C: In March, you spoke publicly about the growing influence of Lower Mainland gangs on crime in Prince George. How has that changed the face of the city?

SW: Over the last couple of years it definitely has been a key driver in a lot of our significant violent events, in many of our homicides and serious assaults as those individuals either struggle to push into the market or just assert their dominance within the illicit drug market up here. So yeah, we continue to see those individuals related to those criminal organization organizations coming up here to Prince George and surrounding communities like Quesnel.

C: Compared to other similar-sized cities in Canada, is Prince George one of the worst for crime?

SW: That's what the crime statistics bear out. When you look at comparator communities in B.C., maybe Nanaimo, Kamloops for roughly the same population size, we have higher crime rates here in Prince George and I think that's traditionally always kind of been the way. Northern communities in most provinces typically have higher crime rates. Usually when the crime severity index numbers come out from Statistics Canada, we're up fairly high.
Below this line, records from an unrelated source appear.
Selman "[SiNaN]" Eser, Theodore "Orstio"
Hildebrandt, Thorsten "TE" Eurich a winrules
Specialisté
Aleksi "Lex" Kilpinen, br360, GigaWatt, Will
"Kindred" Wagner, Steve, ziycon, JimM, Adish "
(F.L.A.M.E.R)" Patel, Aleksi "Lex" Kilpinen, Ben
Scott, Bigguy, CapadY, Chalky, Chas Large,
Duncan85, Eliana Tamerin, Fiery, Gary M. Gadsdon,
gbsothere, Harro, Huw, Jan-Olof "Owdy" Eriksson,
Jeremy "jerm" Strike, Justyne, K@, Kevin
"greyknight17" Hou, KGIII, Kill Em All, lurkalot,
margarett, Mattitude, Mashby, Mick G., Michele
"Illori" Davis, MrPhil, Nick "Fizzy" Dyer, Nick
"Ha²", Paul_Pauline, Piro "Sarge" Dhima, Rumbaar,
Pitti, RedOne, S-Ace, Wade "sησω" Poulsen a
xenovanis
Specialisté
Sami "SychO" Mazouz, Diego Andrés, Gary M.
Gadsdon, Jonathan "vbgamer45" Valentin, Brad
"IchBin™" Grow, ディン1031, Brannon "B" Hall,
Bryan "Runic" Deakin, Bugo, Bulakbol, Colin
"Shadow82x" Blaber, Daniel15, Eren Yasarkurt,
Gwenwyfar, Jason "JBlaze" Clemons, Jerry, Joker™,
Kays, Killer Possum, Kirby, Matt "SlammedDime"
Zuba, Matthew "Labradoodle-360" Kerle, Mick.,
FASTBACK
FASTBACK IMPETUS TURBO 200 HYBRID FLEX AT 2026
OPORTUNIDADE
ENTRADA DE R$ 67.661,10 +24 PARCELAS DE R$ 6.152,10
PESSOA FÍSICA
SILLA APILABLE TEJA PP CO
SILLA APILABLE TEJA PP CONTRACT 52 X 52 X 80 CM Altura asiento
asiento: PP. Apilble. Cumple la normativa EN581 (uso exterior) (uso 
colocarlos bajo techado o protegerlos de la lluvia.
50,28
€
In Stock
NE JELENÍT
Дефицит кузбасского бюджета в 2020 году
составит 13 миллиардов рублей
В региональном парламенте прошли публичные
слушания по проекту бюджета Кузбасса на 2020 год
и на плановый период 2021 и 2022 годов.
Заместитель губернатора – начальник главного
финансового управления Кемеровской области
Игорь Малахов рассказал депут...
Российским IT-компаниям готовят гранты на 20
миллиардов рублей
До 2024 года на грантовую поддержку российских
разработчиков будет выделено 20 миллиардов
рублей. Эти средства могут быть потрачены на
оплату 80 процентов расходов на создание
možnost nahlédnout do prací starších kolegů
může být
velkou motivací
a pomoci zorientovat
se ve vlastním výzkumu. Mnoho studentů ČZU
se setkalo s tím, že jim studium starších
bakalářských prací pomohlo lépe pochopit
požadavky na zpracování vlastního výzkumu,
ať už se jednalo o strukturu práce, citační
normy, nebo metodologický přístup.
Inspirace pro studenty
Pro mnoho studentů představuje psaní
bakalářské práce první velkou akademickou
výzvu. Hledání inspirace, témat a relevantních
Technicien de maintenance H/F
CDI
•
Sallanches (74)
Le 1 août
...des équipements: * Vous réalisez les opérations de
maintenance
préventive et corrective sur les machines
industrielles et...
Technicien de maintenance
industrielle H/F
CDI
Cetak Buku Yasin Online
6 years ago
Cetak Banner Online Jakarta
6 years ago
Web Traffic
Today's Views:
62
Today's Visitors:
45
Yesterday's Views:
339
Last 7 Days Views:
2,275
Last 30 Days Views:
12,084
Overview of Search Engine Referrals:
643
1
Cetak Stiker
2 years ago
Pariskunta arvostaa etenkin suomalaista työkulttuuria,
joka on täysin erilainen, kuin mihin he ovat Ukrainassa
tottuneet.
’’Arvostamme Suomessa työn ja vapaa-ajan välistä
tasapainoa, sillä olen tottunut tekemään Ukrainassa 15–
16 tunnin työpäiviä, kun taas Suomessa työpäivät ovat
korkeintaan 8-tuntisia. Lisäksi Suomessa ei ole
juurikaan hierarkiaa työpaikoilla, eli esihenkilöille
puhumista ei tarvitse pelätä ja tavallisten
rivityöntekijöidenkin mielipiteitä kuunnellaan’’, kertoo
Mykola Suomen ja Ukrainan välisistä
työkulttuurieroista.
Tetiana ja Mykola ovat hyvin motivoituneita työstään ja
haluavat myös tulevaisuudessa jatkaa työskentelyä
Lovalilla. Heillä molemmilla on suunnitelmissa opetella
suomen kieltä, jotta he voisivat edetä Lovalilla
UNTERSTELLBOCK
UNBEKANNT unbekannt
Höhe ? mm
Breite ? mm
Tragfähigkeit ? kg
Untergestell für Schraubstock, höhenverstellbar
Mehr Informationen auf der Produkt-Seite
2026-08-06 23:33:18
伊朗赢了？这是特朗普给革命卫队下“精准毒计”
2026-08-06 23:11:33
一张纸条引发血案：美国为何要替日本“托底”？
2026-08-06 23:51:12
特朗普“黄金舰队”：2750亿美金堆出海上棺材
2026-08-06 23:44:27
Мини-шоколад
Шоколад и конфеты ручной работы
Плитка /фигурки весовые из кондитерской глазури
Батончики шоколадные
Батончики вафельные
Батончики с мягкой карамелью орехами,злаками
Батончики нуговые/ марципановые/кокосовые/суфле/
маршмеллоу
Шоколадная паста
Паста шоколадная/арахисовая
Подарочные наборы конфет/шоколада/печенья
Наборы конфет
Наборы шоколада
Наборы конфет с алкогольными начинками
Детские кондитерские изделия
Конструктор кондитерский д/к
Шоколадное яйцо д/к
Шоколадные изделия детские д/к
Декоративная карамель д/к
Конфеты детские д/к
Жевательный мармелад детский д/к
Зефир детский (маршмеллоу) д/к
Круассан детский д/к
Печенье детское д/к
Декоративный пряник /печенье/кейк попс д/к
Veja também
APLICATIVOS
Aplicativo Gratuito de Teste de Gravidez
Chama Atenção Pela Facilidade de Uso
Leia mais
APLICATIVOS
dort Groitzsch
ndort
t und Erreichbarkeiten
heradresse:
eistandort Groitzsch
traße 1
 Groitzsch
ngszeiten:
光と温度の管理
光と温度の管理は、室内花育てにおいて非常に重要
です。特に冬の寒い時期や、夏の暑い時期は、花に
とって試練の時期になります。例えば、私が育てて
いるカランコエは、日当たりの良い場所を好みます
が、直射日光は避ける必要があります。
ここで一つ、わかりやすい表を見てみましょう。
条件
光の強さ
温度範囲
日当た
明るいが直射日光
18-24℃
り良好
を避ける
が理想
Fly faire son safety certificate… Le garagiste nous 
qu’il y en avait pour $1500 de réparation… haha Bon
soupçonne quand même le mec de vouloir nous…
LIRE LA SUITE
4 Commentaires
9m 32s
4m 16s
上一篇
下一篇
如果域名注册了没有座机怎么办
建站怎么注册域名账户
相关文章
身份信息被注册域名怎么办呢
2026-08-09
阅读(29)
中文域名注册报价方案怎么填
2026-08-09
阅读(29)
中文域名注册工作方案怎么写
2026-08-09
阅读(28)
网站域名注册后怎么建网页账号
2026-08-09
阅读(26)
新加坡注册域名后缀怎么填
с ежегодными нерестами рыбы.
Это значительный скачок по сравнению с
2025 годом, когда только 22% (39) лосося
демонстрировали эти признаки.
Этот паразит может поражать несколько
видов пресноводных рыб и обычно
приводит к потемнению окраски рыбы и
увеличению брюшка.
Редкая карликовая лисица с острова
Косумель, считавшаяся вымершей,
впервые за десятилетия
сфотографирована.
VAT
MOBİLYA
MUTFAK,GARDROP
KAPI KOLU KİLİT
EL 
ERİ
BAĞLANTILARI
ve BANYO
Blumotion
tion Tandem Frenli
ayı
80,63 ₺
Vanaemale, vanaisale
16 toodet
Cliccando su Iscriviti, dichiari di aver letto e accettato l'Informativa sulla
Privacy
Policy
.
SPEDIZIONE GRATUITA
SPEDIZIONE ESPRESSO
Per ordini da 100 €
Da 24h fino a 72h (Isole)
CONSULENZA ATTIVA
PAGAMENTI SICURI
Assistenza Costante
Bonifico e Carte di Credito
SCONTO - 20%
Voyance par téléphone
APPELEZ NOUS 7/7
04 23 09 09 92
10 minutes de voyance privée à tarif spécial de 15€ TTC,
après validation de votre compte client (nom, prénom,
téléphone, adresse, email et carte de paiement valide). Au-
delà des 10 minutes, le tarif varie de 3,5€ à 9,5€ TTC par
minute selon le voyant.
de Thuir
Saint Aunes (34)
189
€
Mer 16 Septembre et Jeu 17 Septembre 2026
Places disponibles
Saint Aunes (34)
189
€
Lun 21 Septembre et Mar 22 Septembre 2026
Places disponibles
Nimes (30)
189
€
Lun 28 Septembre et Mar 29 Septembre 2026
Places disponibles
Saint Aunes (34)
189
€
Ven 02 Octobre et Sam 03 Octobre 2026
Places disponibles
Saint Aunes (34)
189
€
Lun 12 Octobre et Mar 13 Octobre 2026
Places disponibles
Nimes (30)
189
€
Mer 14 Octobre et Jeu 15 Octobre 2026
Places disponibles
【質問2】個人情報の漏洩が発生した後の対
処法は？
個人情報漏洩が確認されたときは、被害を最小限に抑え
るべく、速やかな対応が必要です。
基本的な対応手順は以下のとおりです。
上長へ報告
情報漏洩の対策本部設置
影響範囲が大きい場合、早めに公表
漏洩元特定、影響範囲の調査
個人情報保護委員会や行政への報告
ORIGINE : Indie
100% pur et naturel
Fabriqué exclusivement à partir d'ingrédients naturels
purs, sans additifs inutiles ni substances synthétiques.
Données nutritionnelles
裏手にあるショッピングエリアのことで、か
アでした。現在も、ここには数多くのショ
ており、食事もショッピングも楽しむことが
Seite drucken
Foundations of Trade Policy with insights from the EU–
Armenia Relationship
One bright spot, though, I think kind of the increase in resources that we've been able to secure with the mayor and council over the last few years, we've seen a decrease in our file load per member and our crime rates and we've actually fallen on the CSI list from Statistic Canada. We're still very high on it, but we have managed to comparatively move down on that list. It's given us the capacity to bolster our downtown safety unit to focus more on repeat violent offenders.

C: When you look back on your RCMP career, what stands out as a highlight?

SW: I think that would be having worked with city leaders and administration on the policing resource review in 2022 and developing a plan to implement the path forward to add additional resources to the detachment. Given the high crime rate in the city, it was a priority for me to lower the very high caseload experienced by members at the detachment. Reducing the caseload is critical to ensuring the well-being of our members and creating the capacity to provide a higher level of policing service to the public.

C: So now that you’re retired, what are your plans?

SW: I don't plan to do too much, at least for kind of the first six months or year. My wife and I have lived up here about eight years. We came up from the Lower Mainland and we always talk about these places we want to go in the north and see and with work and everything, we haven't gotten to most of them. So we're going to spend some time travelling around and seeing the nature and beauty of the north over the next few years.